Voilà plusieurs semaines que la rumeur en bois devenait architecture bétonnée : et si c’était lui, le gardien de la Mannschaft pour la Coupe du monde ? Même Joachim Löw avait attisé le feu, préparant d’avance un retour hors de forme de Manuel Neuer : « Il est particulièrement fort dans les un-contre-un et s’est également amélioré footballistiquement. » L’ancien portier de Stuttgart (de 2007 à 2015) est un gardien qui touche beaucoup de ballons (35 par match en moyenne en Bundesliga) et qui sait surtout quoi en faire.
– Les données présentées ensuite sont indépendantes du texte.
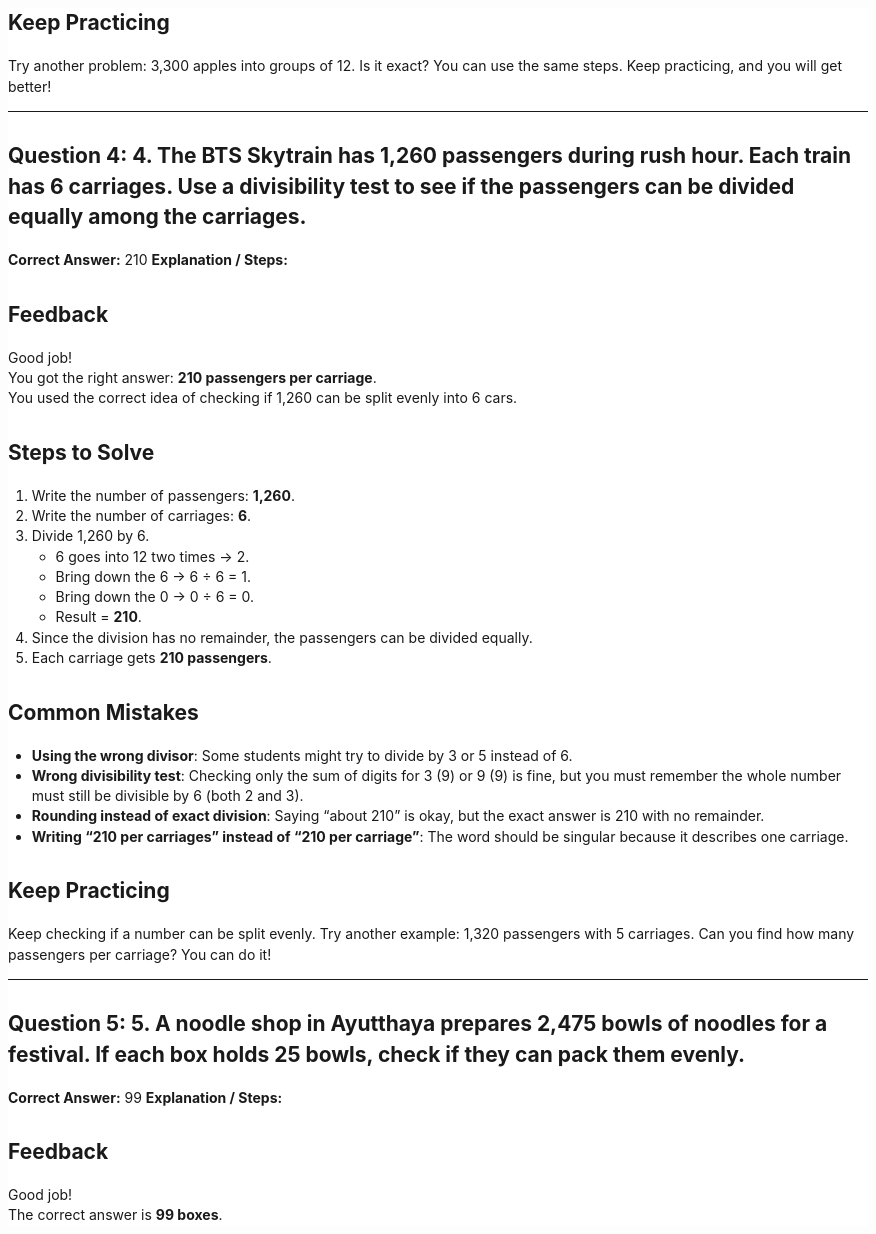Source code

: ## Keep Practicing  
Try another problem: 3,300 apples into groups of 12. Is it exact? You can use the same steps. Keep practicing, and you will get better!

---

## Question 4: 4. The BTS Skytrain has 1,260 passengers during rush hour. Each train has 6 carriages. Use a divisibility test to see if the passengers can be divided equally among the carriages.
**Correct Answer:** 210
**Explanation / Steps:**
## Feedback  
Good job!  
You got the right answer: **210 passengers per carriage**.  
You used the correct idea of checking if 1,260 can be split evenly into 6 cars.

## Steps to Solve  
1. Write the number of passengers: **1,260**.  
2. Write the number of carriages: **6**.  
3. Divide 1,260 by 6.  
   * 6 goes into 12 two times → 2.  
   * Bring down the 6 → 6 ÷ 6 = 1.  
   * Bring down the 0 → 0 ÷ 6 = 0.  
   * Result = **210**.  
4. Since the division has no remainder, the passengers can be divided equally.  
5. Each carriage gets **210 passengers**.

## Common Mistakes  
- **Using the wrong divisor**: Some students might try to divide by 3 or 5 instead of 6.  
- **Wrong divisibility test**: Checking only the sum of digits for 3 (9) or 9 (9) is fine, but you must remember the whole number must still be divisible by 6 (both 2 and 3).  
- **Rounding instead of exact division**: Saying “about 210” is okay, but the exact answer is 210 with no remainder.  
- **Writing “210 per carriages” instead of “210 per carriage”**: The word should be singular because it describes one carriage.

## Keep Practicing  
Keep checking if a number can be split evenly. Try another example: 1,320 passengers with 5 carriages. Can you find how many passengers per carriage? You can do it!

---

## Question 5: 5. A noodle shop in Ayutthaya prepares 2,475 bowls of noodles for a festival. If each box holds 25 bowls, check if they can pack them evenly.
**Correct Answer:** 99
**Explanation / Steps:**
## Feedback  
Good job!  
The correct answer is **99 boxes**.
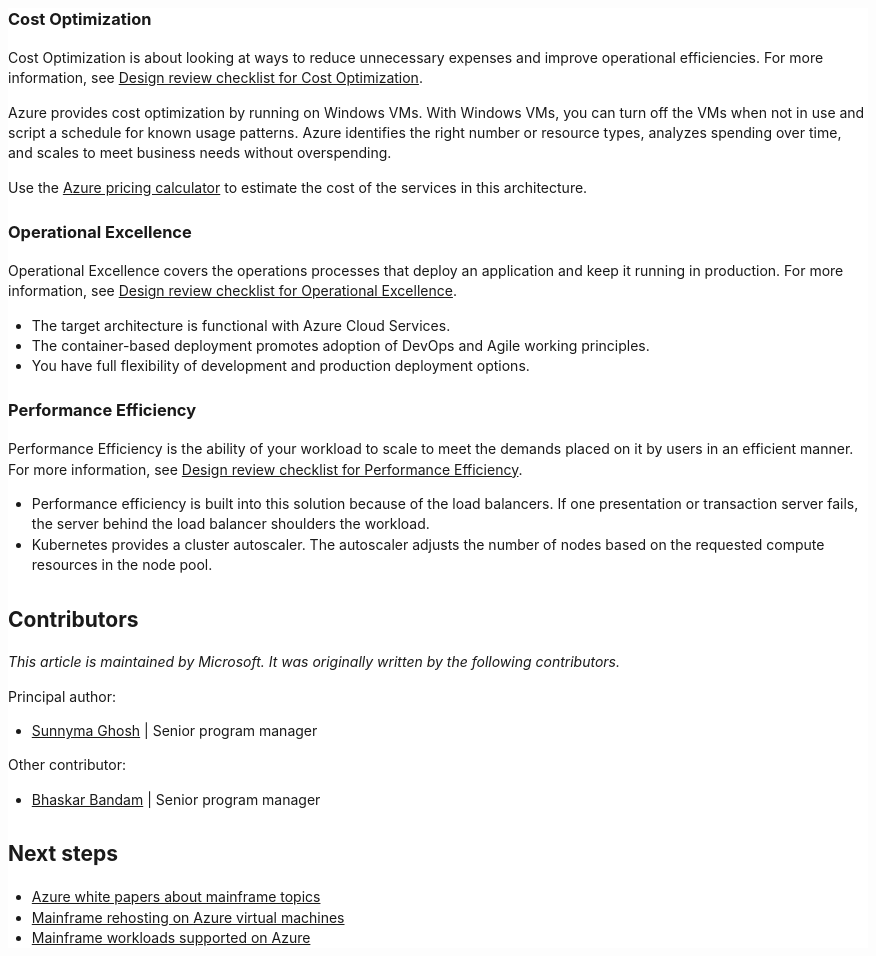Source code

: ### Cost Optimization

Cost Optimization is about looking at ways to reduce unnecessary expenses and improve operational efficiencies. For more information, see [Design review checklist for Cost Optimization](/azure/well-architected/cost-optimization/checklist).

Azure provides cost optimization by running on Windows VMs. With Windows VMs, you can turn off the VMs when not in use and script a schedule for known usage patterns. Azure identifies the right number or resource types, analyzes spending over time, and scales to meet business needs without overspending.

Use the [Azure pricing calculator](https://azure.microsoft.com/pricing/calculator) to estimate the cost of the services in this architecture.

### Operational Excellence

Operational Excellence covers the operations processes that deploy an application and keep it running in production. For more information, see [Design review checklist for Operational Excellence](/azure/well-architected/operational-excellence/checklist).

- The target architecture is functional with Azure Cloud Services.
- The container-based deployment promotes adoption of DevOps and Agile working principles.
- You have full flexibility of development and production deployment options.

### Performance Efficiency

Performance Efficiency is the ability of your workload to scale to meet the demands placed on it by users in an efficient manner. For more information, see [Design review checklist for Performance Efficiency](/azure/well-architected/performance-efficiency/checklist).

- Performance efficiency is built into this solution because of the load balancers. If one presentation or transaction server fails, the server behind the load balancer shoulders the workload.
- Kubernetes provides a cluster autoscaler. The autoscaler adjusts the number of nodes based on the requested compute resources in the node pool.

## Contributors

*This article is maintained by Microsoft. It was originally written by the following contributors.*

Principal author:

- [Sunnyma Ghosh](https://www.linkedin.com/in/sunnymaghosh) | Senior program manager

Other contributor:

- [Bhaskar Bandam](https://www.linkedin.com/in/bhaskar-bandam-75202a9) | Senior program manager

## Next steps

- [Azure white papers about mainframe topics](/azure/virtual-machines/workloads/mainframe-rehosting/mainframe-white-papers)
- [Mainframe rehosting on Azure virtual machines](/azure/virtual-machines/workloads/mainframe-rehosting/overview)
- [Mainframe workloads supported on Azure](/azure/virtual-machines/workloads/mainframe-rehosting/partner-workloads)
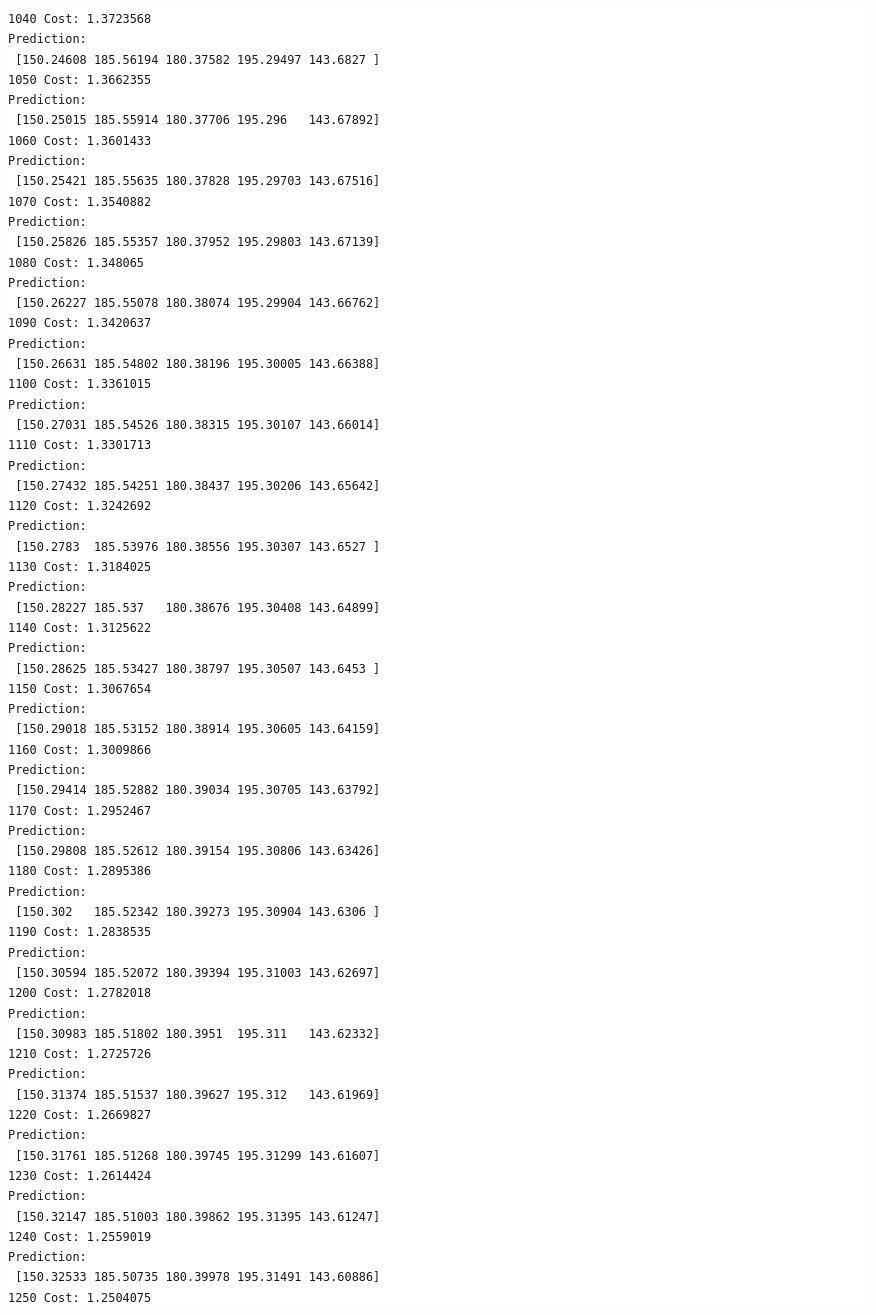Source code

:     1040 Cost: 1.3723568 
    Prediction:
     [150.24608 185.56194 180.37582 195.29497 143.6827 ]
    1050 Cost: 1.3662355 
    Prediction:
     [150.25015 185.55914 180.37706 195.296   143.67892]
    1060 Cost: 1.3601433 
    Prediction:
     [150.25421 185.55635 180.37828 195.29703 143.67516]
    1070 Cost: 1.3540882 
    Prediction:
     [150.25826 185.55357 180.37952 195.29803 143.67139]
    1080 Cost: 1.348065 
    Prediction:
     [150.26227 185.55078 180.38074 195.29904 143.66762]
    1090 Cost: 1.3420637 
    Prediction:
     [150.26631 185.54802 180.38196 195.30005 143.66388]
    1100 Cost: 1.3361015 
    Prediction:
     [150.27031 185.54526 180.38315 195.30107 143.66014]
    1110 Cost: 1.3301713 
    Prediction:
     [150.27432 185.54251 180.38437 195.30206 143.65642]
    1120 Cost: 1.3242692 
    Prediction:
     [150.2783  185.53976 180.38556 195.30307 143.6527 ]
    1130 Cost: 1.3184025 
    Prediction:
     [150.28227 185.537   180.38676 195.30408 143.64899]
    1140 Cost: 1.3125622 
    Prediction:
     [150.28625 185.53427 180.38797 195.30507 143.6453 ]
    1150 Cost: 1.3067654 
    Prediction:
     [150.29018 185.53152 180.38914 195.30605 143.64159]
    1160 Cost: 1.3009866 
    Prediction:
     [150.29414 185.52882 180.39034 195.30705 143.63792]
    1170 Cost: 1.2952467 
    Prediction:
     [150.29808 185.52612 180.39154 195.30806 143.63426]
    1180 Cost: 1.2895386 
    Prediction:
     [150.302   185.52342 180.39273 195.30904 143.6306 ]
    1190 Cost: 1.2838535 
    Prediction:
     [150.30594 185.52072 180.39394 195.31003 143.62697]
    1200 Cost: 1.2782018 
    Prediction:
     [150.30983 185.51802 180.3951  195.311   143.62332]
    1210 Cost: 1.2725726 
    Prediction:
     [150.31374 185.51537 180.39627 195.312   143.61969]
    1220 Cost: 1.2669827 
    Prediction:
     [150.31761 185.51268 180.39745 195.31299 143.61607]
    1230 Cost: 1.2614424 
    Prediction:
     [150.32147 185.51003 180.39862 195.31395 143.61247]
    1240 Cost: 1.2559019 
    Prediction:
     [150.32533 185.50735 180.39978 195.31491 143.60886]
    1250 Cost: 1.2504075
Manque simplement l’expérience, certes, ce que semblait deviner il y a peu Jean-Marie Pfaff, gardien de la sélection belge et du Bayern entre 1982 et 1988 : « Le match retour au stade Santiago-Bernabéu, pour lui, sera une expérience nouvelle.
C’est une exigence mentale que de ne pas perdre ses nerfs. Il faut qu’il se prépare en connaissance de cause : le danger, on le sait, vient des coups francs, des centres… et lorsqu’il aura le ballon, il devra calmer le jeu, jouer la montre, surtout ne pas entretenir l’excitation. » Et encore moins provoquer la panique. Déjà pas totalement irréprochable sur le premier but de Benzema, pris dans le dos par un centre laser de Marcelo, le voilà donc à confondre passe en retrait volontaire et involontaire en demi-finale de Ligue des champions. De quoi s’en mordre les gants jusqu’à la chair.
Rêve de gosse
On peut aussi y voir le résultat d’un duel perdu face à Navas, de son côté bien sur ses appuis à l’approche du dernier quart d’heure sur une tête à bout portant détournée en corner. Pas d’erreur, et c’est déjà ça. Pas de quoi, non plus, envoyer balader ses performances des six derniers mois, et le statut de « deuxième meilleur gardien d’Allemagne » décernée officieusement par la presse du pays.
Les vidéos tourneront en boucle à Munich, mais l’homme de 29 ans gardera à coup sûr sa place dans l’avion vers la Russie. « Que Heynckes m’accorde sa confiance et me redonne confiance en moi a été d’une importance gigantesque. La confiance, c’est ce qu’il y a de plus important pour un sportif. Si quelqu’un m’avait dit, quand j’étais enfant, que j’allais disputer une demi-finale de Ligue des champions contre le Real, je ne l’aurais jamais cru » , affirmait-il il y a dix jours. Le problème des rêves de gosse, c’est qu’ils ont une fin.